TUJUAN 1:
Sajikan bagian ulasan film di bawah ini tanpa perubahan sedikit pun, semuanya mulai dari "Tak disangka, cinta" sampai "untuk kesembuhan Luna.".

Cinta mati Farel pada Luna menyisakan persoalan. Dan, penonton sudah tahu. Rachel (Nirina Zubir), teman masa kecil Farel, cemburu. Diam-diam, ia juga mencintai Farel dan –layaknya cerita cinta yang membenturkan antara sahabat dan orang ketiga- Farel tidak membaca gelagat itu. Sambil meredam gejolak perasaannya sendiri, Rachel mendukung usaha Farel untuk mendapatkan cinta Luna. Dengan bantuan Rachel pula, Farel akhirnya “menembak” Luna dengan sebuah upacara ala “Katakan Cinta” yang menggelikan. Sebelum acara penembakan secara resmi itu, Farel sudah melakukan pendekatan lain, misalnya mengajak Luna ke suatu tempat yang indah dengan menutup matanya. Ketika mata itu dibuka, jreng, terhampar sekelompok pemain musik beraksi dengan latar belakang pemandangan yang menakjubkan. Semua adegan itu, tentu saja maunya memberi efek romantis yang luar biasa, tapi malah terjatuh ke dalam kesan “jadul” yang, ya itu tadi, menggelikan.

Tak disangka, cinta Farel ditolak. Namun, dari sini terungkap, bahwa ternyata Luna bukanlah bidadari, melainkan peri yang sedang menunggu kematiannya: ia menderita penyakit hati yang tak bisa disembuhkan. Namun, pada akhirnya Farel berhasil meyakinkan peri murung itu, dan mengubah dia menjadi peri yang riang. Rachel kalut melihat sahabat yang dicintainya sudah menjadi milik perempuan lain. Ia berlari tanpa tujuan di jalan-jalan tebing yang curam, hingga akhirnya terperosok ke jurang. Pada saat yang sama, kondisi kesehatan Luna berada di titik kritis. Dan, karena ini dongeng, maka tak perlu mempersoalkan kalau kedua perempuan itu bisa terbaring sebelah menyebelah di ruangan yang sama di rumah sakit. Dan, penonton sudah tahu, siapa akan berbuat apa. Ya, Rachel mendonorkan hatinya untuk kesembuhan Luna.

TUJUAN 2:
Ketik ulang baris-baris daftar di bawah ini persis sama, semuanya mulai dari baris yang memuat "order: Pucciniales" sampai akhir daftar, termasuk baris pertama itu.

Entri tersimpan:
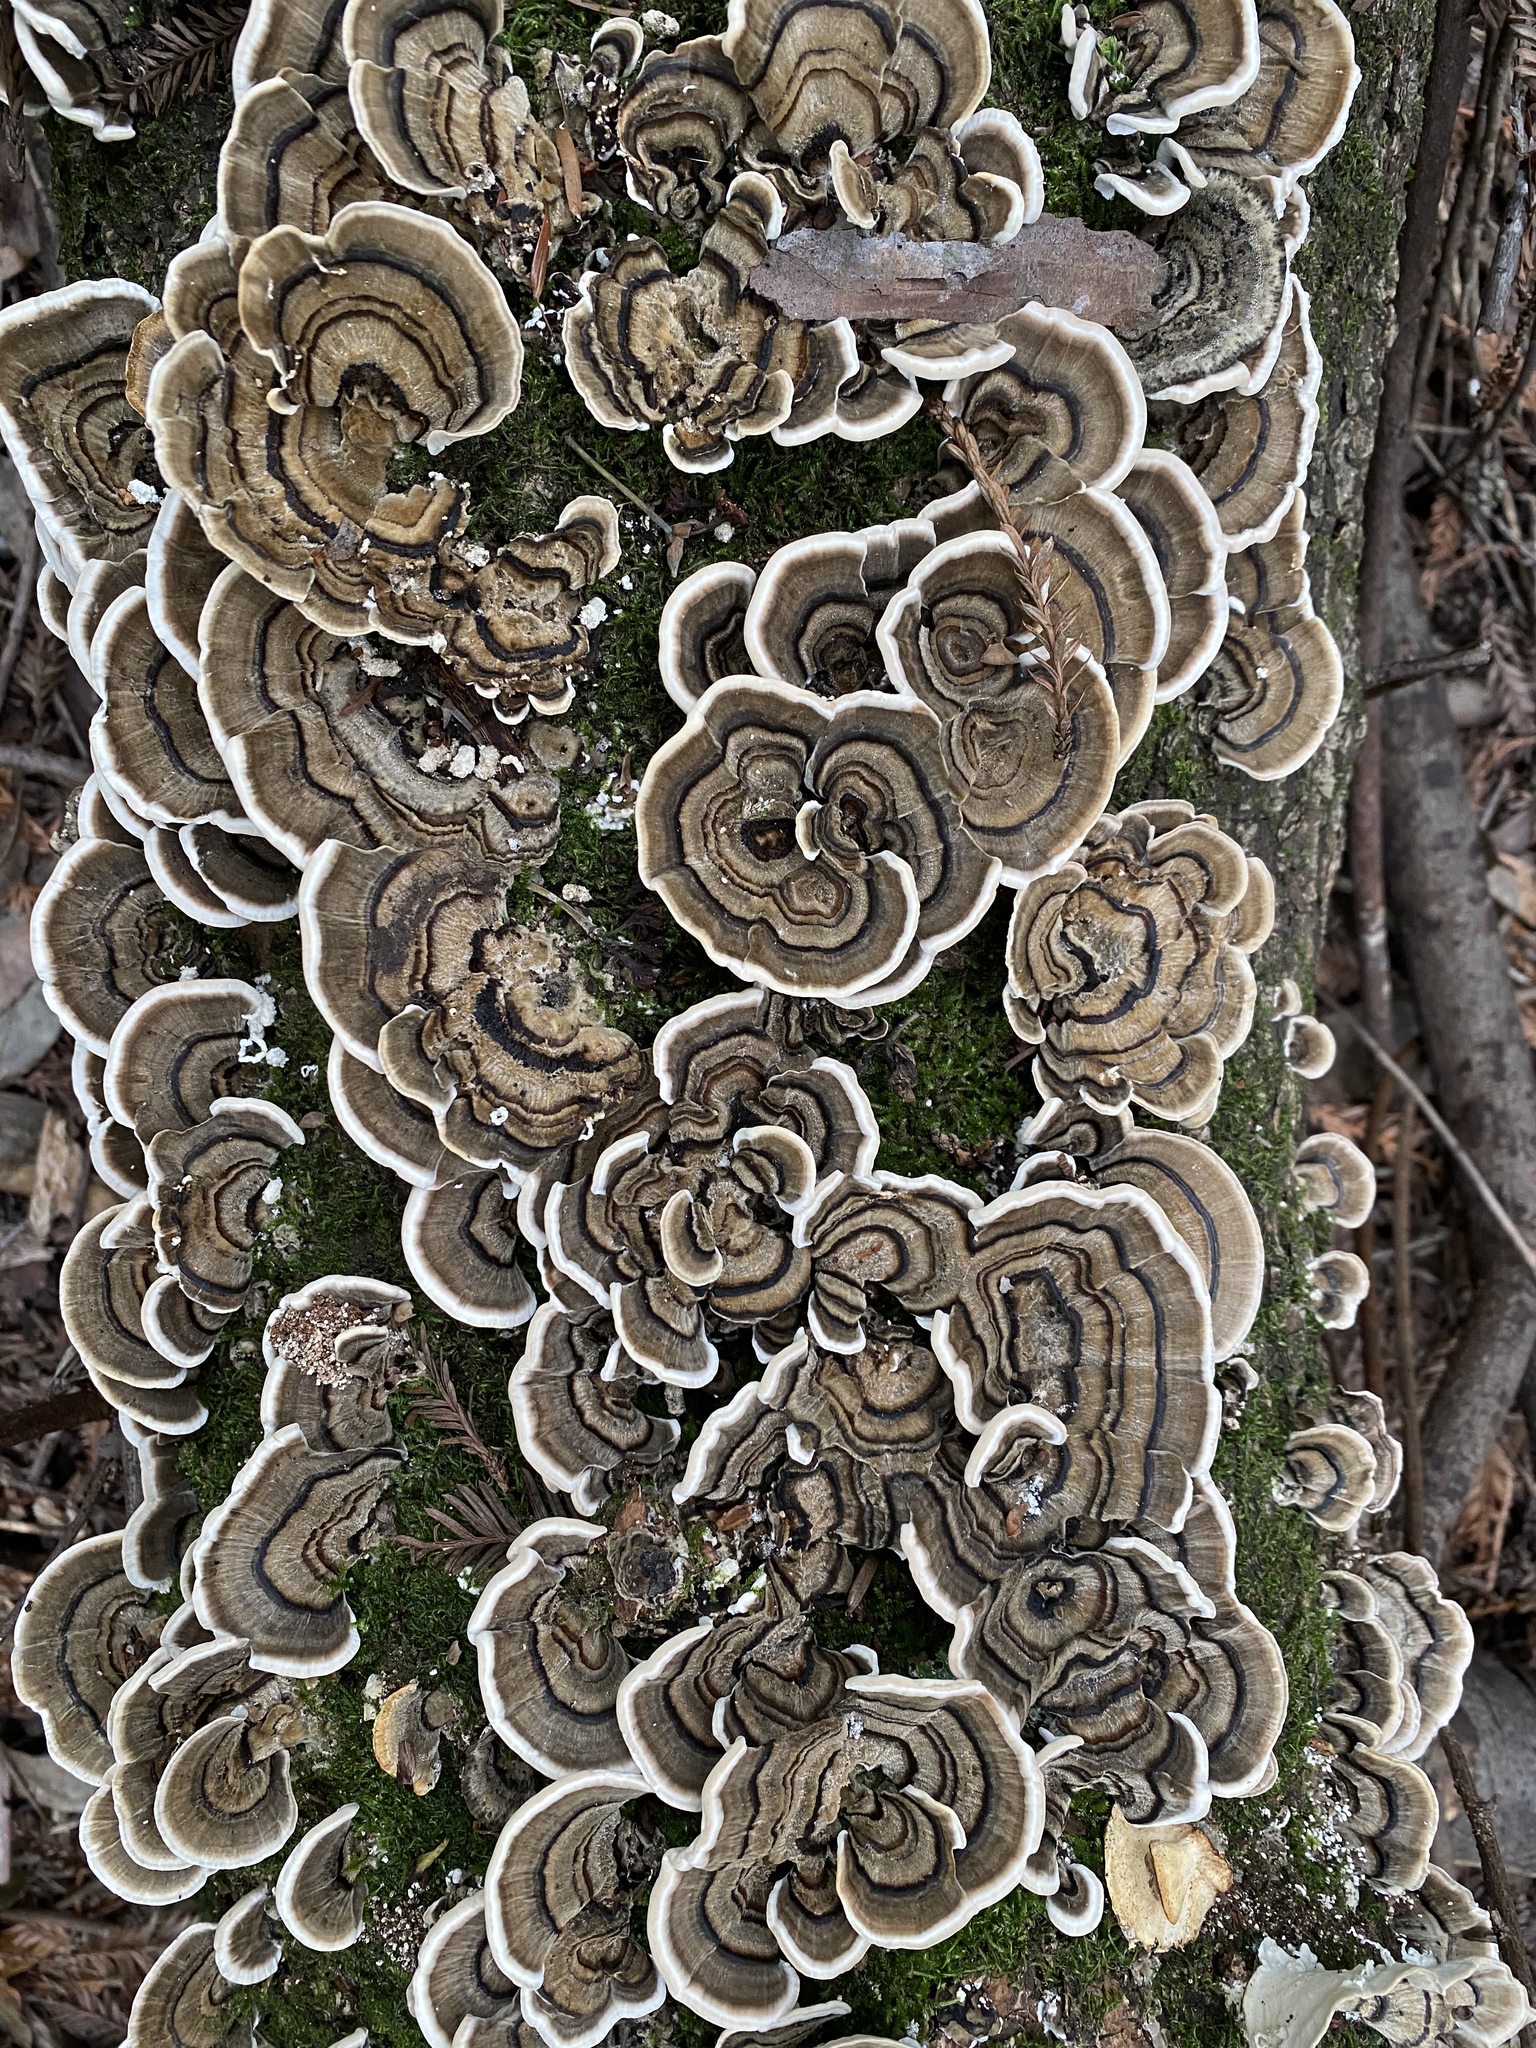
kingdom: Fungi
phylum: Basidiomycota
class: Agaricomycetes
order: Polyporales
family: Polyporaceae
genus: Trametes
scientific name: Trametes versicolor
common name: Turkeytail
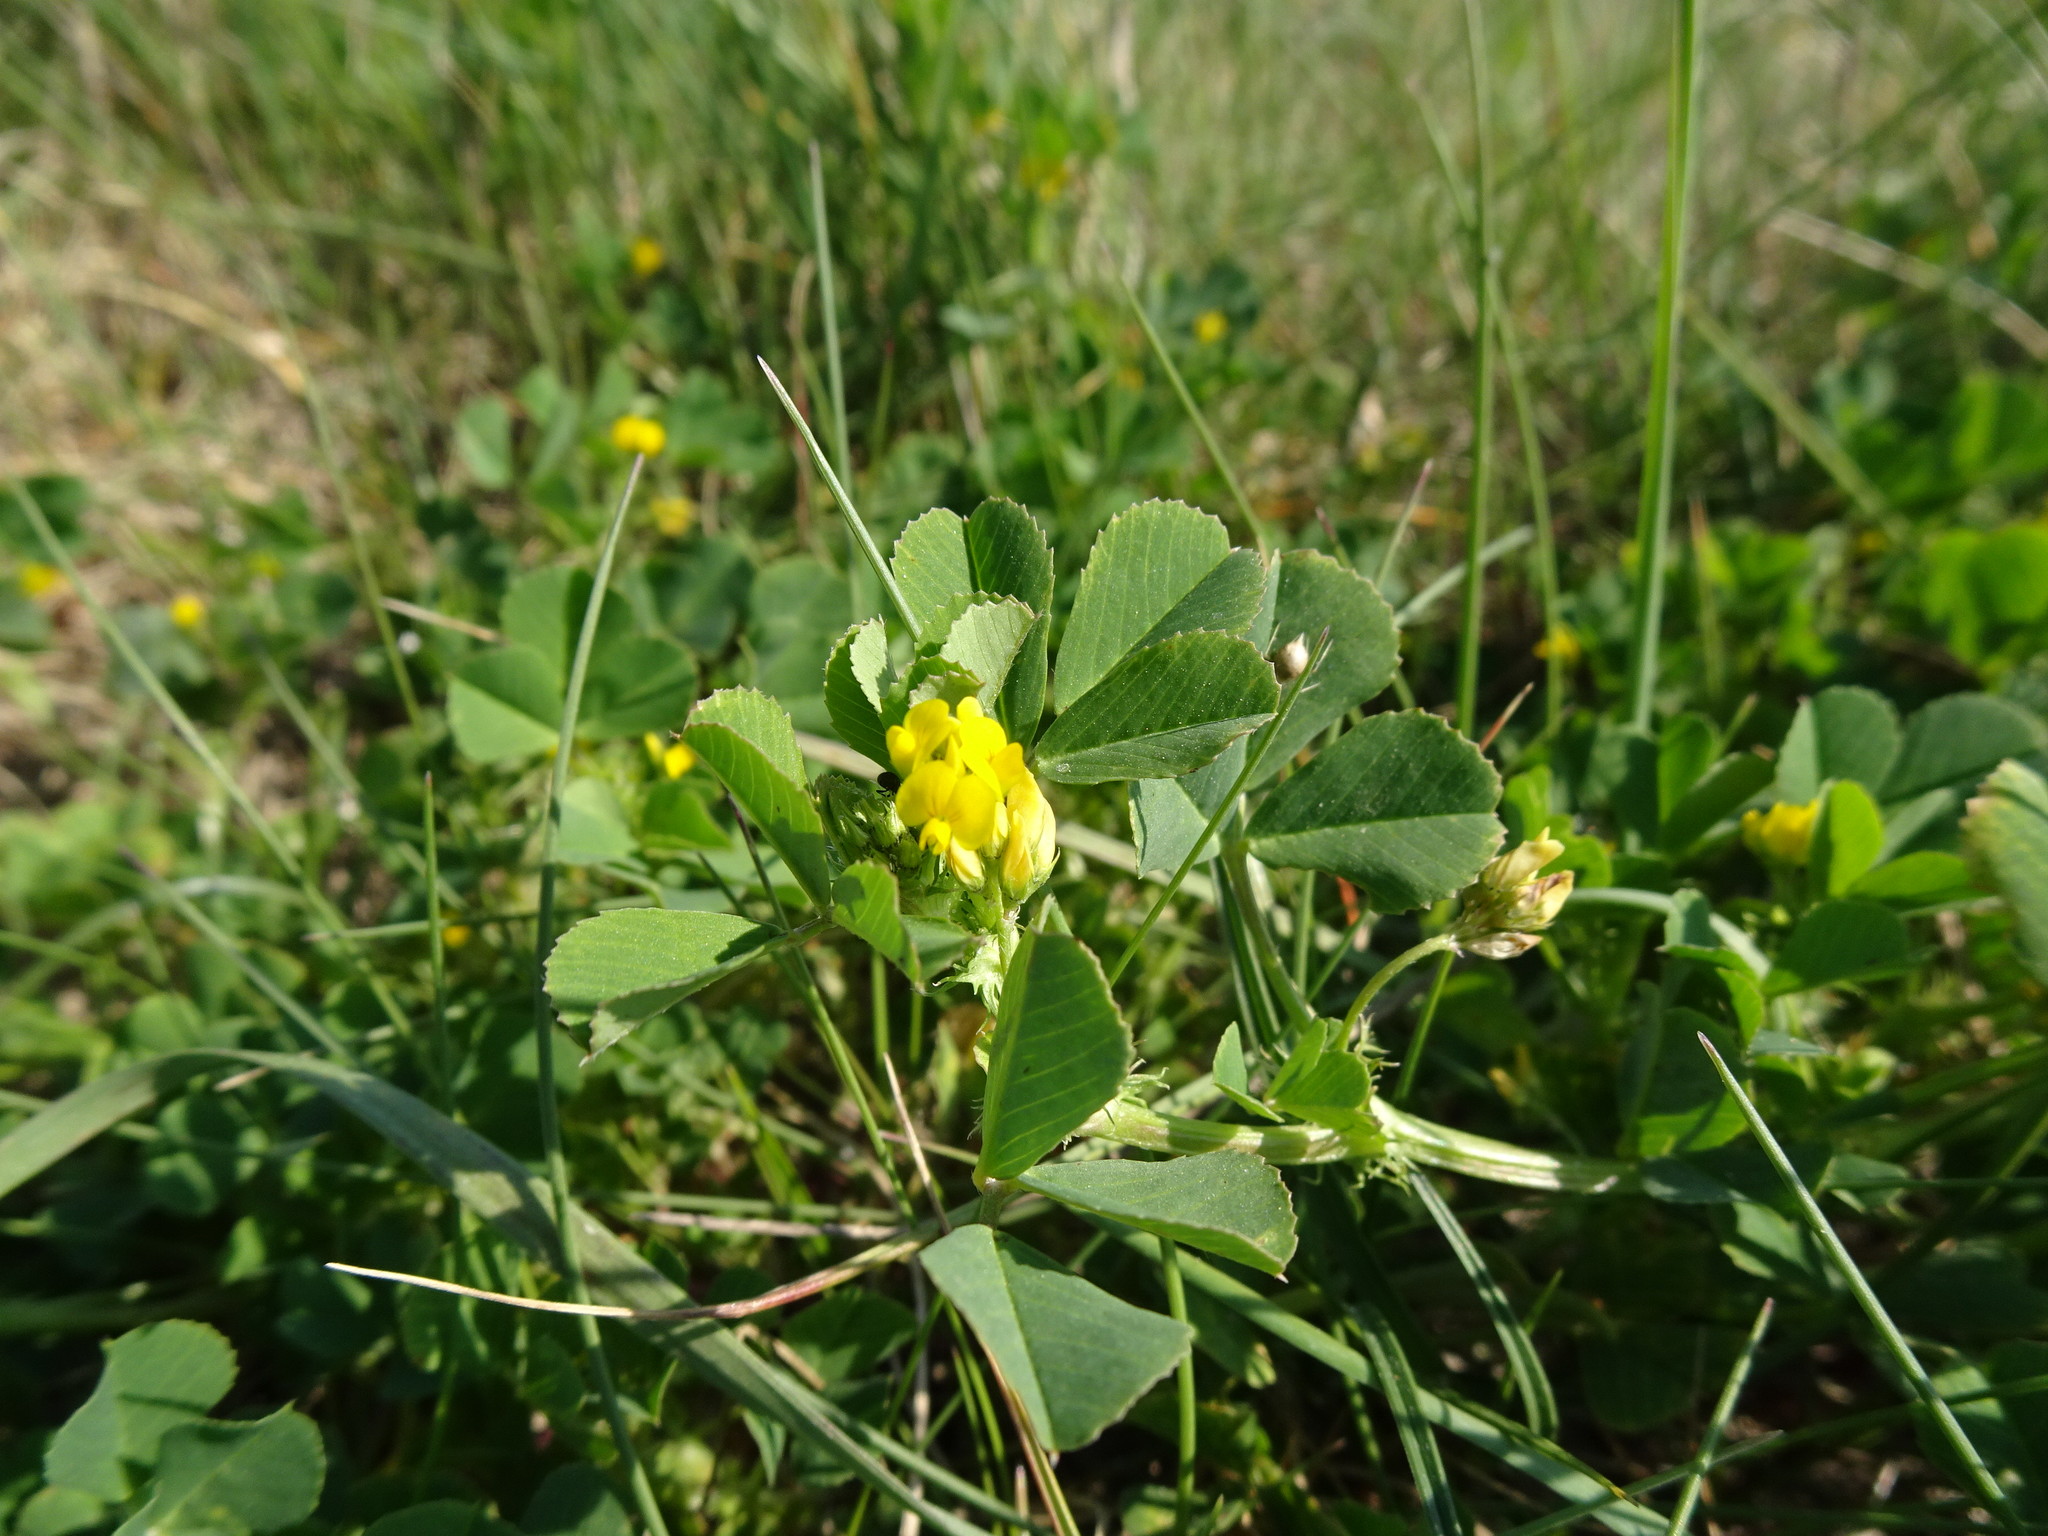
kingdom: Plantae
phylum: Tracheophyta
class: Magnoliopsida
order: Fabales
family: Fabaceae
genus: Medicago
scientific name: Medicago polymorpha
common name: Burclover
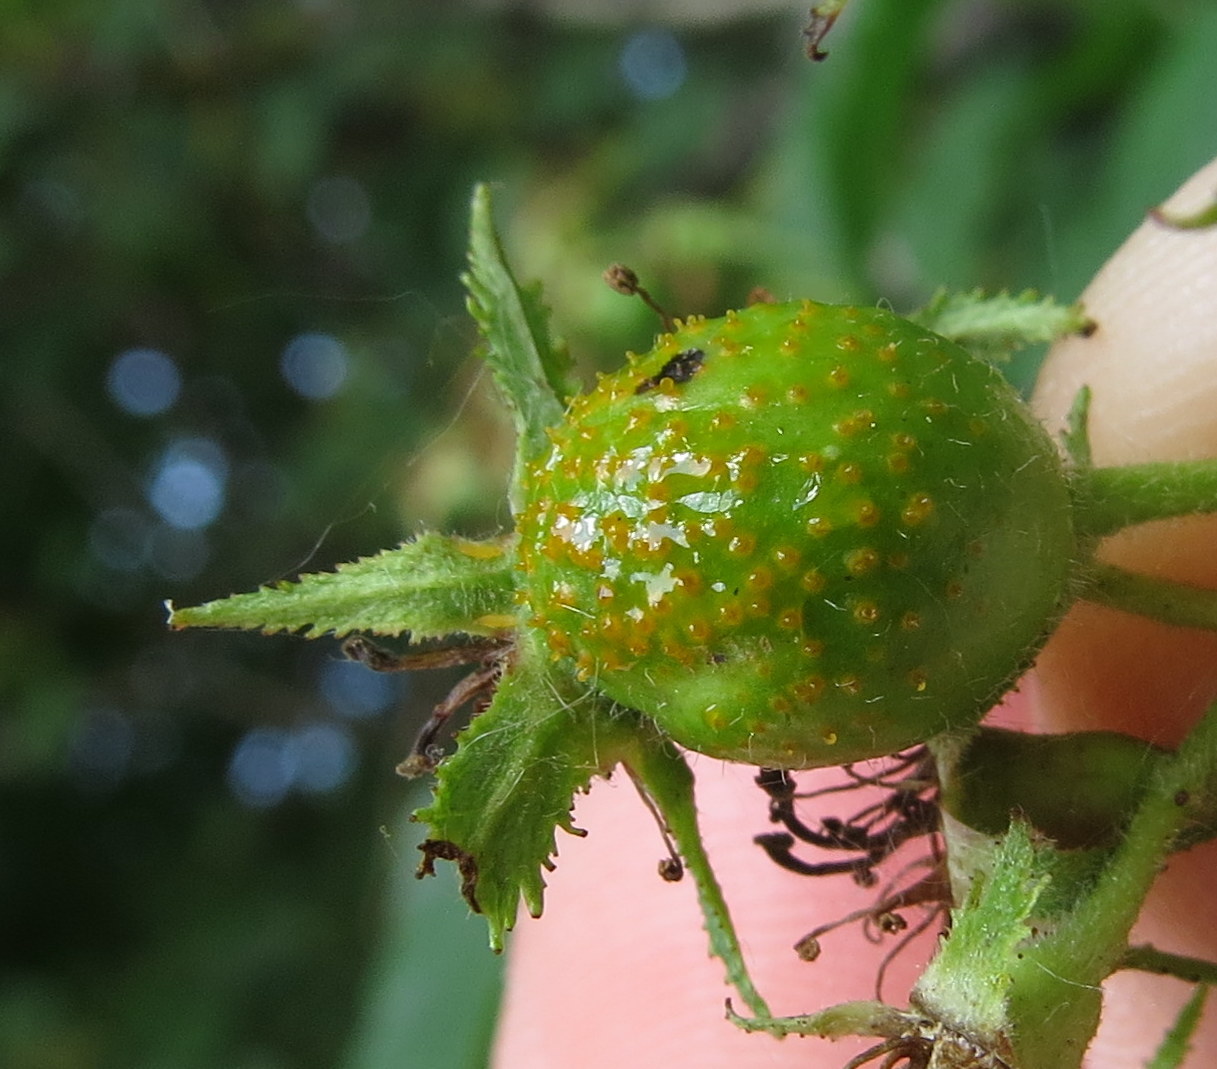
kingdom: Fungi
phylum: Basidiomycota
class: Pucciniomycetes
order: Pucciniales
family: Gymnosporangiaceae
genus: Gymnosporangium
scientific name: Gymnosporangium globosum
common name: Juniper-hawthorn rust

JAWABAN LENGKAP 1:
Tak disangka, cinta Farel ditolak. Namun, dari sini terungkap, bahwa ternyata Luna bukanlah bidadari, melainkan peri yang sedang menunggu kematiannya: ia menderita penyakit hati yang tak bisa disembuhkan. Namun, pada akhirnya Farel berhasil meyakinkan peri murung itu, dan mengubah dia menjadi peri yang riang. Rachel kalut melihat sahabat yang dicintainya sudah menjadi milik perempuan lain. Ia berlari tanpa tujuan di jalan-jalan tebing yang curam, hingga akhirnya terperosok ke jurang. Pada saat yang sama, kondisi kesehatan Luna berada di titik kritis. Dan, karena ini dongeng, maka tak perlu mempersoalkan kalau kedua perempuan itu bisa terbaring sebelah menyebelah di ruangan yang sama di rumah sakit. Dan, penonton sudah tahu, siapa akan berbuat apa. Ya, Rachel mendonorkan hatinya untuk kesembuhan Luna.

JAWABAN LENGKAP 2:
order: Pucciniales
family: Gymnosporangiaceae
genus: Gymnosporangium
scientific name: Gymnosporangium globosum
common name: Juniper-hawthorn rust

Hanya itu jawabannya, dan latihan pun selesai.